Opus 4.6 / Codex 5.3
Last week Opus 4.6 and Codex 5.3 were released. And once again I found myself faced with this problem. The previous set of models - Opus 4.5 and Codex 5.2 - were clearly smarter than their predecessors. They could do things their predecessors couldn’t. When I first tried Opus 4.5 it fixed a raft of bugs Opus 4.1 and Codex 5.1 had failed with. It just nailed them. It was clear who was smarter.
Those were bugs I reckoned I could fix. So Opus 4.5 was at least as good as me. And since then it’s become obvious it’s probably better than me. It’s definitely faster.
But Opus 4.6? How to judge it? The benchmark numbers are better - but on coding benchmarks Opus 4.6 isn’t much ahead of 4.5. Some are better, some not so much.
Since Christmas I’ve been working intermittently with Opus 4.5 on a 386/DOS/Win16 emulator. We’ve been trying to get Doom to run. Which has turned out to be surprisingly hard. DOS is a 16-bit OS with a 640K-ish memory limit. Memory is split into 64K segments. Memory management is hard.
But under the covers the 386 can also work as a 32-bit processor with a "flat" addressing mode of 4GB. Writing software for this mode is much easier. Plus access to more than 640K means software can be a lot more interesting. Hello Doom.
Supporting a 4GB flat address space on a 16-bit segmented OS was an impressive technical feat. Even today it feels a little bit like magic. And it was all thanks to DOS Protected Mode Interface (DPMI). DPMI handled all the complexities of interfacing with 16-bit DOS and the complex processor modes of the 386. It let apps think they were running with a flat 32-bit address space. It was - is - remarkably clever.
Applications like Doom use DPMI. So, without a working DPMI, Doom won’t run. And until Friday I didn’t have a working DPMI.
Since Christmas Opus 4.5 and Codex 5.2 have spent many hours investigating problems. We tried fixing problems as they arose, stepping back and doing detailed reviews against specs, differential fuzzing against working implementations, building tools to run in the emulator, driving code coverage over 95%. But DPMI remained stubbornly broken.

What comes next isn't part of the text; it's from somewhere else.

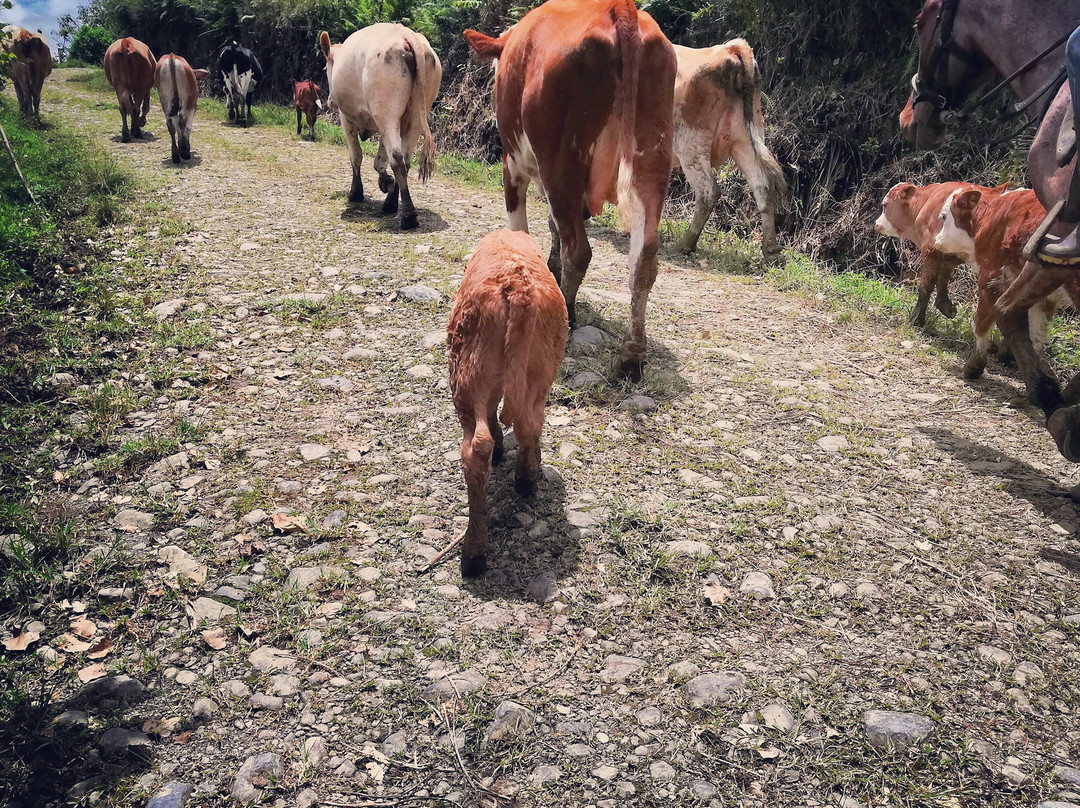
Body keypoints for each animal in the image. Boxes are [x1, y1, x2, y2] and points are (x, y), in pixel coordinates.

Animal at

Opus 4.6 was released last Thursday. On Friday I spun up an agent team (a new Opus 4.6 feature) to work together to investigate, discuss, explore theories - to get Doom working. I gave them all the background, all the tools, all the diags. The emulator has built in screen capture and keyboard injection features - so Opus 4.6 could drive the app and test fixtures. And then, as I am wont to do, I went to bed.
Partway through Saturday I went to check-in on the team. They were claiming success. "Seen that before," I thought. Except this time it was true.
It’s possible Opus 4.5 had been just about to fix DPMI. But I’m confident Opus 4.6 is the reason Doom works.
And so?
How did Opus 4.6 fix DPMI? Perhaps a deeper understanding of x86 memory models? Better reasoning about edge cases? Luck? I don’t know.
But, really, does it matter? What matters is that Doom works.
We’ve reached the point - arguably several months ago - where understanding the internals isn’t an option. Not because the code is badly written, but because of scale. Nobody understands the Linux kernel end-to-end. We’ve been relying on oracles for years - test suites, integration tests. We just didn’t call them that.
Doom was my oracle for DPMI.
And it’s a great oracle. Binary. It runs or it doesn’t. But most things aren’t that clean. How do you build an oracle for reliability? For performance under edge cases you haven’t thought of? For security? For maintainability?
Oracles are rapidly becoming the problem. AI can write the code - that’s clear. Knowing whether a model is better is much less important than knowing whether the thing it builds actually works. As models generate code at scales beyond comprehension, proving function, reliability, performance - it’s all we’ve got left.
Building the software used to be the hard part. But now? It’s building the test.
For now, Doom runs. Slowly. Very slowly. You can see it below. You might want to grab a chair. But me? I’ll take the win.